(Excerpted passage):
--- --- ---

Telecom powerhouse Cisco Systems has staked its claim on the Smart Grid, and, trite as it may sound, the world may never be the same. I’ll outline what Cisco is proposing, consider the implications for the electricity industry as a whole, and conclude by identifying who stands to lose from Cisco’s plans.
From Generation to Home and Everything in Between
Cisco Systems, the San Jose, Calif.-based networking and communications giant, today revealed that it intends to provide “an end-to-end, highly secure network infrastructure solution” for the Smart Grid and everything it touches.
Cisco’s strategy is to ensure that there is one, consistent, IP-based infrastructure for the electric power industry – a standards-based foundation that will ultimately be able to connect any device to any other anywhere at anytime. In other words, an Internet for electricity. Cisco will provide some of the hardware, most of the networking software, and a few of the applications that run on top. It will turn to partners for the rest. Since Cisco intends to build on open standards, both vendors and customers will be free to build their own applications, just as they do today over the Internet.

--- --- ---

(Excerpted data):

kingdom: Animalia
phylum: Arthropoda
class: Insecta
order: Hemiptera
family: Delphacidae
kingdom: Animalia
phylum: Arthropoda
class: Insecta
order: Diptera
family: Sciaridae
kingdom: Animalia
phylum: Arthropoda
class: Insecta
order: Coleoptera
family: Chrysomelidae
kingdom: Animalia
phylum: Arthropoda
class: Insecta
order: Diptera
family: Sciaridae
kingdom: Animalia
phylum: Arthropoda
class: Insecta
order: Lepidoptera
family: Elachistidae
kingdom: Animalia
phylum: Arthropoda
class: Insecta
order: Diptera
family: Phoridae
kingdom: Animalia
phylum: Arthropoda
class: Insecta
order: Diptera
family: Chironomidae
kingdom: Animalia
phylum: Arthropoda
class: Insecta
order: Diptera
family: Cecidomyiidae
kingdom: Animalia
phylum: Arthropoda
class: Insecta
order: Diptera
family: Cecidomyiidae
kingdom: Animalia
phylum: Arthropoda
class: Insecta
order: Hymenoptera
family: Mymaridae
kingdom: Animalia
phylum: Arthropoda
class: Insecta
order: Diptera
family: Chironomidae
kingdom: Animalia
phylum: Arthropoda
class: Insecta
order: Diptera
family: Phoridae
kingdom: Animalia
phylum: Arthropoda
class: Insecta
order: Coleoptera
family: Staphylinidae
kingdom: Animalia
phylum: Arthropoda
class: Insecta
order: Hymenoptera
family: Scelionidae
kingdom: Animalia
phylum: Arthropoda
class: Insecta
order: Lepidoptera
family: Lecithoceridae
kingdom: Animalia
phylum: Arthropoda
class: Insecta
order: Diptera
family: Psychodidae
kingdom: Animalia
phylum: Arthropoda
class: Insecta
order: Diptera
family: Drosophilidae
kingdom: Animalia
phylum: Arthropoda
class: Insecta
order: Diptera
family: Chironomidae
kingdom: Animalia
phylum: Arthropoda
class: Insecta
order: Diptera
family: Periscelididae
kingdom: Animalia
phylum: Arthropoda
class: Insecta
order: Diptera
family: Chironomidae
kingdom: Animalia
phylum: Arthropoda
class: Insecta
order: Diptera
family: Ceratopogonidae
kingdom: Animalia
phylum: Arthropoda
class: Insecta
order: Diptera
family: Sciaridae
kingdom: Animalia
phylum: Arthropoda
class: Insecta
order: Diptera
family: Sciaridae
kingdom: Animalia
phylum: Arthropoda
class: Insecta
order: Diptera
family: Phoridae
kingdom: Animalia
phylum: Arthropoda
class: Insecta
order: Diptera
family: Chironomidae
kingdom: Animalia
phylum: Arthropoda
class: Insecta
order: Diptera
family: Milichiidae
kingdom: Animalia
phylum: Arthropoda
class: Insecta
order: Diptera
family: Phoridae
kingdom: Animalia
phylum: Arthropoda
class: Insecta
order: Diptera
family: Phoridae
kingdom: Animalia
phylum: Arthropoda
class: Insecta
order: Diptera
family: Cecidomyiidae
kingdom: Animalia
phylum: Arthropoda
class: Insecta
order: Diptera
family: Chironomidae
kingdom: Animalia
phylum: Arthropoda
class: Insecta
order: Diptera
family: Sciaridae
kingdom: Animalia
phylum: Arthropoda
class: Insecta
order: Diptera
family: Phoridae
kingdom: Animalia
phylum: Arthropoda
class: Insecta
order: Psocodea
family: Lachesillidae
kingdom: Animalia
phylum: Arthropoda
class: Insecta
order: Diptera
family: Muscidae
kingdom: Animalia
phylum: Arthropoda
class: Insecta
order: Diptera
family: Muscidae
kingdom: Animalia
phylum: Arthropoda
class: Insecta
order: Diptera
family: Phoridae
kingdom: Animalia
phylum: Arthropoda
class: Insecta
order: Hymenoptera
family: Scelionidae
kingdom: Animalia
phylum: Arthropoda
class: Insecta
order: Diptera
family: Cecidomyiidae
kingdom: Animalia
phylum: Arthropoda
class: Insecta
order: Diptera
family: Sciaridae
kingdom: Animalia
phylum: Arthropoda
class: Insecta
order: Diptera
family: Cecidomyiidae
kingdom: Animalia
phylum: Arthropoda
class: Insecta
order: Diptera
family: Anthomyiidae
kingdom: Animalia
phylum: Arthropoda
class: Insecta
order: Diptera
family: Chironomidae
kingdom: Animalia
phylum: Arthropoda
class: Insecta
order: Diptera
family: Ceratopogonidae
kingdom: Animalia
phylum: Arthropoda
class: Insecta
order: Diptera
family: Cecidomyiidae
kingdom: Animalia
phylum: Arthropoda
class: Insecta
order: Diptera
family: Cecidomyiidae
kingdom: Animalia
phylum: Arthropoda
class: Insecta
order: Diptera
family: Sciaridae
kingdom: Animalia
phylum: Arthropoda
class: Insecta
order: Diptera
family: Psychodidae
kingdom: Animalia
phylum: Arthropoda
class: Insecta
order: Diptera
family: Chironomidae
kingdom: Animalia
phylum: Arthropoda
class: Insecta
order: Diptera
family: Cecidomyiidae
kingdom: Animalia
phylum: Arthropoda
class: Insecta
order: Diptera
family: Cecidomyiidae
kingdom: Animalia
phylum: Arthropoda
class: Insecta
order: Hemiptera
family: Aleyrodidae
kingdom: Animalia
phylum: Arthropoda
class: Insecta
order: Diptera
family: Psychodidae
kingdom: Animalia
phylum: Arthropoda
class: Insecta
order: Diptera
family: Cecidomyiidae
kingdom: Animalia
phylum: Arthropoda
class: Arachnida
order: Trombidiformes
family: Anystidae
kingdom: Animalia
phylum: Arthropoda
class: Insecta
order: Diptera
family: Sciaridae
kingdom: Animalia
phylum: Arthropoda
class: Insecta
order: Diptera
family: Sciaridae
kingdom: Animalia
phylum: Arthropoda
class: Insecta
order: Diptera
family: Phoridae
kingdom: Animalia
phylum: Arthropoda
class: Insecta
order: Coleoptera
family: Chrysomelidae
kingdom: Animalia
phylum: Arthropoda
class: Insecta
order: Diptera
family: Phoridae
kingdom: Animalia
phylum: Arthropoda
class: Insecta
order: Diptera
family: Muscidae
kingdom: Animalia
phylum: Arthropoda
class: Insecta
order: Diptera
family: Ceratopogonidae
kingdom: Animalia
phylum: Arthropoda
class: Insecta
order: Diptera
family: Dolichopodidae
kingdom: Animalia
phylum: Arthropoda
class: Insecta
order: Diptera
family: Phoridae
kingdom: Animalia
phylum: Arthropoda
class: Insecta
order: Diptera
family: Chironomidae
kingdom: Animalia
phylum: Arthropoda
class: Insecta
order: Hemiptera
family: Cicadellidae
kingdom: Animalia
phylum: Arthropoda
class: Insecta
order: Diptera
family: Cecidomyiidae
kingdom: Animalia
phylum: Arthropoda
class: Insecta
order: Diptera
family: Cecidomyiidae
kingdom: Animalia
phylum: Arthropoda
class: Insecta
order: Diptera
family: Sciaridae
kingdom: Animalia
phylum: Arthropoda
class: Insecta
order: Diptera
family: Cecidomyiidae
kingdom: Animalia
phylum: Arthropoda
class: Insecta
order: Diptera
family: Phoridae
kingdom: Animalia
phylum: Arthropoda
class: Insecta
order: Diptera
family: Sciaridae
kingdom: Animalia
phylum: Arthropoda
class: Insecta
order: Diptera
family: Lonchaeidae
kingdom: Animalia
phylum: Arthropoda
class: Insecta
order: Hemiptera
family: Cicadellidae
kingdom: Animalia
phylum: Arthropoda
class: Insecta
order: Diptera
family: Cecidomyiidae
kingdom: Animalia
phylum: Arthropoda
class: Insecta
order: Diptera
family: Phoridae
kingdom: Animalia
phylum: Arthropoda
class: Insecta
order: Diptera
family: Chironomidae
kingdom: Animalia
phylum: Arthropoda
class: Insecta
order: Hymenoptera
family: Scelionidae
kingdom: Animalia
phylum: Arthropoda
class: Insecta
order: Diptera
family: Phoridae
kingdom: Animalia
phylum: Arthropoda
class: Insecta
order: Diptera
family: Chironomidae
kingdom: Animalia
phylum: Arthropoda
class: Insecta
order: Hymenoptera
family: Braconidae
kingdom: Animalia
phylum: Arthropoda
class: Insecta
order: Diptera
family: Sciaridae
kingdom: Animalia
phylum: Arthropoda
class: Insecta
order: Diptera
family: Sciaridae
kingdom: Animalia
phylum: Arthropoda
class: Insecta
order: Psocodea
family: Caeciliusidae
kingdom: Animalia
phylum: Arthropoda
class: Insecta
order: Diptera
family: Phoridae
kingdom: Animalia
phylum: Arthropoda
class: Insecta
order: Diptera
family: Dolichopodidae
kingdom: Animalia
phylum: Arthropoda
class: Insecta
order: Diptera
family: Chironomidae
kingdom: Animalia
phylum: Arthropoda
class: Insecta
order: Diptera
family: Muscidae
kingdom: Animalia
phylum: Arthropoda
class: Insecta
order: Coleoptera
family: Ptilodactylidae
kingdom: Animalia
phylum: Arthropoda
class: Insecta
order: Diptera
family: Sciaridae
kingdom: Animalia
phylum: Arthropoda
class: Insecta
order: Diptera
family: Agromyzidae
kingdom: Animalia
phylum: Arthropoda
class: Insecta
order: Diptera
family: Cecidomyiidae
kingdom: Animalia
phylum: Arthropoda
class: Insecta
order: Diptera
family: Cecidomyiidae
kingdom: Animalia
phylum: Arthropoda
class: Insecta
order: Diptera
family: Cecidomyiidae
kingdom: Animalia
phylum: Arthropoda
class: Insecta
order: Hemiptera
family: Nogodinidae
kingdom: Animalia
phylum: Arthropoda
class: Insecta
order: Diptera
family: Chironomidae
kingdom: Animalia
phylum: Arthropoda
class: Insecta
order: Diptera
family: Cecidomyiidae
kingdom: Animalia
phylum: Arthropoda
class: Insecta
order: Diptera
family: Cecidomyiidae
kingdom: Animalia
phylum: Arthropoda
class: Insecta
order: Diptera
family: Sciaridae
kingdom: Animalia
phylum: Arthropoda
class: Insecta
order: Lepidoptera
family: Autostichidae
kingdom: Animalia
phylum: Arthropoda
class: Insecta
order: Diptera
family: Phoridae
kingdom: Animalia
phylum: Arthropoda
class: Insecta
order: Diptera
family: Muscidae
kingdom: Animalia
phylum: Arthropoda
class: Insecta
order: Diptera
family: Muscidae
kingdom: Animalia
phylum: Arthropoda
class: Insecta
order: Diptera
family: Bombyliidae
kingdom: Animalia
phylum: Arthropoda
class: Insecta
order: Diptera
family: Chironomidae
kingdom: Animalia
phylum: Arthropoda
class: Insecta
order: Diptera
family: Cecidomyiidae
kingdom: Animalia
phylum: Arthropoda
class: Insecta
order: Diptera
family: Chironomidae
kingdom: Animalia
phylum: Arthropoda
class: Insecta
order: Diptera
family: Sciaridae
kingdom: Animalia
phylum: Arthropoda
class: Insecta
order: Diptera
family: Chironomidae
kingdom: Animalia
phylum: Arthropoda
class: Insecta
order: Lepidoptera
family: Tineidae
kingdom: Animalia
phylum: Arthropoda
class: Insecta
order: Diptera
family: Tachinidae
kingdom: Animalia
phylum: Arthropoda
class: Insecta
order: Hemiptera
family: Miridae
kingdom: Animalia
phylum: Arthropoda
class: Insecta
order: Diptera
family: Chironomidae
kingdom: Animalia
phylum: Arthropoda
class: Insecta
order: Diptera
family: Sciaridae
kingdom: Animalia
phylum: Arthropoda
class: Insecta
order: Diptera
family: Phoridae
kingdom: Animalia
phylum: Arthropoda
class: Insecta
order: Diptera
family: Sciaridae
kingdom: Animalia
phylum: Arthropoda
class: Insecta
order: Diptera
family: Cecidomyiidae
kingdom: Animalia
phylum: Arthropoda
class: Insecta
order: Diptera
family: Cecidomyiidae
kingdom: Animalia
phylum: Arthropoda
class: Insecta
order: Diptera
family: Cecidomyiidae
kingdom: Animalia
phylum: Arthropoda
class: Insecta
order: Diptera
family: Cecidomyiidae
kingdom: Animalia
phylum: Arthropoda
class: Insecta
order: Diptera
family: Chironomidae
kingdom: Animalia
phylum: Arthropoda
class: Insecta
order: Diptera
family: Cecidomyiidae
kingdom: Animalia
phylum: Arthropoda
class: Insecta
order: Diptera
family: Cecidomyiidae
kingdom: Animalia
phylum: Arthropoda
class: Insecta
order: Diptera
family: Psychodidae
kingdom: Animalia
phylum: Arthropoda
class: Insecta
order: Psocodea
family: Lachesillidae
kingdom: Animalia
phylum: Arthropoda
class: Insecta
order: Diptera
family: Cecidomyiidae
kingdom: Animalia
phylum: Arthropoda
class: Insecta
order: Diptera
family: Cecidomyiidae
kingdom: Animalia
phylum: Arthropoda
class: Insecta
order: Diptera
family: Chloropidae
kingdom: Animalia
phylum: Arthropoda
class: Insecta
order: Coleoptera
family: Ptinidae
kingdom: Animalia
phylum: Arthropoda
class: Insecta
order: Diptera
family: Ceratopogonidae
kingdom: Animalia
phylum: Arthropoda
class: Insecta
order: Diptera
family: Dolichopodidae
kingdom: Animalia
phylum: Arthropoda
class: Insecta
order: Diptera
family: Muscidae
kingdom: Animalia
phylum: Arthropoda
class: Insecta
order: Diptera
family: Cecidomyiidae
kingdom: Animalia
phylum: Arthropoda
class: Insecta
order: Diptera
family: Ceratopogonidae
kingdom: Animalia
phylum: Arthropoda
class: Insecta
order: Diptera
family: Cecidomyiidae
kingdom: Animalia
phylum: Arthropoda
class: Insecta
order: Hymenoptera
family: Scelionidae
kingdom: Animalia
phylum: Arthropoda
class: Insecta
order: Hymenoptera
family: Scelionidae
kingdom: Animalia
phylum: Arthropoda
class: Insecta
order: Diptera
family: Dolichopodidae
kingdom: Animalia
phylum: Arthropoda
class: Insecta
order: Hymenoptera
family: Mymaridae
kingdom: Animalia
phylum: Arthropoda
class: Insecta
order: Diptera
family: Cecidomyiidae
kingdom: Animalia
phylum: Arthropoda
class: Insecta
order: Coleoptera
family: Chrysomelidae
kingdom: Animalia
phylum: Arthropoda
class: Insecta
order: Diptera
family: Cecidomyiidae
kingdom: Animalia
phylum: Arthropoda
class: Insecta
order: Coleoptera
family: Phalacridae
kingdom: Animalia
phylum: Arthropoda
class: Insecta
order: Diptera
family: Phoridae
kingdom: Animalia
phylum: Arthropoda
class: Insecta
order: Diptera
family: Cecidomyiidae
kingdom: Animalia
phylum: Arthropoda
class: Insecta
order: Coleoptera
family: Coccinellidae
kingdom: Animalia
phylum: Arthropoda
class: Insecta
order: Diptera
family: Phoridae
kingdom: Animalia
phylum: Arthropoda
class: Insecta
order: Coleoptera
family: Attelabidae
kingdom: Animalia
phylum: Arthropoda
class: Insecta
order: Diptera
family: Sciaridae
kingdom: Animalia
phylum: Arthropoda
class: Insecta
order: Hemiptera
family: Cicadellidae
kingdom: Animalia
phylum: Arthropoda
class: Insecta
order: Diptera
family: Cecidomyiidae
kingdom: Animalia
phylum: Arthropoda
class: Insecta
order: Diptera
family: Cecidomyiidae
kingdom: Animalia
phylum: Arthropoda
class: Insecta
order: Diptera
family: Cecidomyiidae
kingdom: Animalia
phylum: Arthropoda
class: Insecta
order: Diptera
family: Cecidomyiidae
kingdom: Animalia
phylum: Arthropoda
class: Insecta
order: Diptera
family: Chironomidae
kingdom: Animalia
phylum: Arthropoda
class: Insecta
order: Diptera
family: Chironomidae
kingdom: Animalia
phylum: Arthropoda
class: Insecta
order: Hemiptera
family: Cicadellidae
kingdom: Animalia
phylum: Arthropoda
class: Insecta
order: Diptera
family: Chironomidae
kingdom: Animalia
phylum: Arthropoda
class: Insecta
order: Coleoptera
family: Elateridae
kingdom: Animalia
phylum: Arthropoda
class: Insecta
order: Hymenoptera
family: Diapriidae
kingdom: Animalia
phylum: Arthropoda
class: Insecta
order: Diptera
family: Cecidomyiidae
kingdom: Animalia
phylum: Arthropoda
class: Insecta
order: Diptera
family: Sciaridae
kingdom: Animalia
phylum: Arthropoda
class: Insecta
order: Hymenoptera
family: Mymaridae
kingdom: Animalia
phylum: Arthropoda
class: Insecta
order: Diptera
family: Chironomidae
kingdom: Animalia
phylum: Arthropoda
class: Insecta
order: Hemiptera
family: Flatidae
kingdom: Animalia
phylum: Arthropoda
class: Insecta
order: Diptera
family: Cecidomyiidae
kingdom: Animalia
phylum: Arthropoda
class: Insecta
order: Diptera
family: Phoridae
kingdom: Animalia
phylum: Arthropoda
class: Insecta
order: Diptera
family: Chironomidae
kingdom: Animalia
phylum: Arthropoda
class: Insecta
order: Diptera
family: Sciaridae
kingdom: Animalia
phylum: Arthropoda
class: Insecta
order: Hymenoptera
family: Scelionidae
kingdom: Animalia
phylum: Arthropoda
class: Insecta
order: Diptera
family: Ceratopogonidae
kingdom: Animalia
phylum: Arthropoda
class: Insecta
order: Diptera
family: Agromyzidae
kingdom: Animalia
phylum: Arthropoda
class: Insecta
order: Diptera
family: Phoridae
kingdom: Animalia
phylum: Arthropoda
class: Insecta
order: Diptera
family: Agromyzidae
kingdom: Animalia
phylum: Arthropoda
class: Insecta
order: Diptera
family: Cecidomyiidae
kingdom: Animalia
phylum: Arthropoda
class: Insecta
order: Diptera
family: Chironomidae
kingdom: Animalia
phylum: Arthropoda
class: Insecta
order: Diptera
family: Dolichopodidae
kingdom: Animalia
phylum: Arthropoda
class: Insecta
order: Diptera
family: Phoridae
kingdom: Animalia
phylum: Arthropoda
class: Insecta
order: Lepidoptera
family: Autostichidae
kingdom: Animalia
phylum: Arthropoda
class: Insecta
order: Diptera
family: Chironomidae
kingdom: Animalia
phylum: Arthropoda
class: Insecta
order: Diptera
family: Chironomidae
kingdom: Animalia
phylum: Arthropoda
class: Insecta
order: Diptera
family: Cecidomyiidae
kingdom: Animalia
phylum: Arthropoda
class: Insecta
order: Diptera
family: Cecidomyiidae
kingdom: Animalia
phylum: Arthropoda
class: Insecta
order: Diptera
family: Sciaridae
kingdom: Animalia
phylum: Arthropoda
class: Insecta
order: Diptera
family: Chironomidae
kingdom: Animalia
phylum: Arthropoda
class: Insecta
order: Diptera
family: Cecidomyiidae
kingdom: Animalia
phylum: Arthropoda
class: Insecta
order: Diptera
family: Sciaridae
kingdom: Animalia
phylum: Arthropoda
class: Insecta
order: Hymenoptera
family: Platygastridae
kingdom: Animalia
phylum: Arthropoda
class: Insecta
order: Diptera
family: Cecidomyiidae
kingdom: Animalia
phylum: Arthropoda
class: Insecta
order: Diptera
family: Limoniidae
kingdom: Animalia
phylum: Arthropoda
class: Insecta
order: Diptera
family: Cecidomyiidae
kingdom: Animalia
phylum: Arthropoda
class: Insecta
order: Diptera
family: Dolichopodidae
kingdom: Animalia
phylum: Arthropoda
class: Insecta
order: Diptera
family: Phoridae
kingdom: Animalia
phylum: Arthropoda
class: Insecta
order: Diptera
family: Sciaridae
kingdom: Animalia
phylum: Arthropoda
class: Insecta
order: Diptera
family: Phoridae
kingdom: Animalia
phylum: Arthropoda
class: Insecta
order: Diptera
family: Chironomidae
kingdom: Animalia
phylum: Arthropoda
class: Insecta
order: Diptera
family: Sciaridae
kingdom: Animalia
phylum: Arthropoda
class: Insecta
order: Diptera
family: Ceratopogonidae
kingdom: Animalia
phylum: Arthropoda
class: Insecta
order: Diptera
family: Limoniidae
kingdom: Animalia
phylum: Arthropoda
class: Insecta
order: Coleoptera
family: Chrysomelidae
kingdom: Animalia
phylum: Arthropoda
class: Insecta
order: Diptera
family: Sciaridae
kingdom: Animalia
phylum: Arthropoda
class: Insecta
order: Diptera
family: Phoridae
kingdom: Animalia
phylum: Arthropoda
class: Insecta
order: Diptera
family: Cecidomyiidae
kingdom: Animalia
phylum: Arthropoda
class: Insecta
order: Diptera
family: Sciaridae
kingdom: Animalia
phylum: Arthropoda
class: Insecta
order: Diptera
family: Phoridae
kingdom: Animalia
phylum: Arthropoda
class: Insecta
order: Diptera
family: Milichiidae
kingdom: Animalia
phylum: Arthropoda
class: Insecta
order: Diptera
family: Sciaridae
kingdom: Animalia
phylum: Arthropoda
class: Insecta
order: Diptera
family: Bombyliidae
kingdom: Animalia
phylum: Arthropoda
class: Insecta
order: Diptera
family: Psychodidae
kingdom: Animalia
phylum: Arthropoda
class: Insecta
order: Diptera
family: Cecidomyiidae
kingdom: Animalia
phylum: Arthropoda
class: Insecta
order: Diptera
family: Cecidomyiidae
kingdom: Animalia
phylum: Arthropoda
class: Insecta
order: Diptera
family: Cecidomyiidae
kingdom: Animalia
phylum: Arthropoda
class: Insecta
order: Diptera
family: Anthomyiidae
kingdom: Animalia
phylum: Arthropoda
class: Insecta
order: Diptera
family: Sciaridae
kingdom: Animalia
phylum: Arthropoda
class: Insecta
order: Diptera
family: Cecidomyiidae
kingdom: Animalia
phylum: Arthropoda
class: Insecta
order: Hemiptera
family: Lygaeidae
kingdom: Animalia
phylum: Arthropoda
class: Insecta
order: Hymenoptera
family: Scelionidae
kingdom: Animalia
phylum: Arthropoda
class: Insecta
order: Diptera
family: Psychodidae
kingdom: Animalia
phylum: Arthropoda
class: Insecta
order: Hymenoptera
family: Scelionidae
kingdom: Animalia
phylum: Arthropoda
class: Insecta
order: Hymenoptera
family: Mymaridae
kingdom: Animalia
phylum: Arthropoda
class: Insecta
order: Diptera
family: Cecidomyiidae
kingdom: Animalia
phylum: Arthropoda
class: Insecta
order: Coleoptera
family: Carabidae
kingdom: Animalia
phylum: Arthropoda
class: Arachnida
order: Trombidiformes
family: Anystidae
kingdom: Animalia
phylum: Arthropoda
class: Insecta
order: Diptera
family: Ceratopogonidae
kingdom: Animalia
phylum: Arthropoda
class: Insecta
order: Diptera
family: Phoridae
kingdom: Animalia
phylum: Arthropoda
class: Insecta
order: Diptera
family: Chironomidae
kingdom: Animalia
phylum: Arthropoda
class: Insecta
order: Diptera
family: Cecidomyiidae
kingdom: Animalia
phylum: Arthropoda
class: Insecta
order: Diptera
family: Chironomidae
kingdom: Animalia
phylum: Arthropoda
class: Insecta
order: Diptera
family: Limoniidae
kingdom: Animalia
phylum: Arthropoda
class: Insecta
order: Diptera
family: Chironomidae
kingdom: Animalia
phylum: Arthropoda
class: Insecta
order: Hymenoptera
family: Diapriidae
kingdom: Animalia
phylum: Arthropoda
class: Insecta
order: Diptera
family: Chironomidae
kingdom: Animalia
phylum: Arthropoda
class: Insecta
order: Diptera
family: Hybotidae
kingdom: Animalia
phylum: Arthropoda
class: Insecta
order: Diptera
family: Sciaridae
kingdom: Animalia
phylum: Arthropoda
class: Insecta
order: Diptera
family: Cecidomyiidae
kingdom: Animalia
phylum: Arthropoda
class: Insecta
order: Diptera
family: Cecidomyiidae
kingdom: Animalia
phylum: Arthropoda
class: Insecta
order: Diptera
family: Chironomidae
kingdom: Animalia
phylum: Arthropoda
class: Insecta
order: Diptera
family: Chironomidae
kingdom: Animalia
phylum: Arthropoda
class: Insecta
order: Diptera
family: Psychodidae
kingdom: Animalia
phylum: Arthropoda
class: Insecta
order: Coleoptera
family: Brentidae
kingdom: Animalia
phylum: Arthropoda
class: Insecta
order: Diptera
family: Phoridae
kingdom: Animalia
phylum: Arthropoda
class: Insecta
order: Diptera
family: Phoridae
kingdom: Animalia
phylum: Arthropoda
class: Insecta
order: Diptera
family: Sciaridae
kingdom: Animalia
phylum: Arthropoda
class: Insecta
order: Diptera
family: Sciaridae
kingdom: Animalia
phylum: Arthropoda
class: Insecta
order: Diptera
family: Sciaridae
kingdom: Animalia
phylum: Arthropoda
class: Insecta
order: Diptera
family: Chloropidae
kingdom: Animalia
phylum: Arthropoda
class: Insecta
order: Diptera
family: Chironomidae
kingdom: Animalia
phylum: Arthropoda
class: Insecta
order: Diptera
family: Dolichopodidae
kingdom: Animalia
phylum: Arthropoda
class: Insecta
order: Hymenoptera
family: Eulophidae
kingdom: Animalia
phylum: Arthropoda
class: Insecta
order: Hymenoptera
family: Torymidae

--- --- ---

(Task to carry out): Where is Cisco Systems based, according to the article on Cisco and the Smart Grid?

(Solution for this problem): San Jose, California.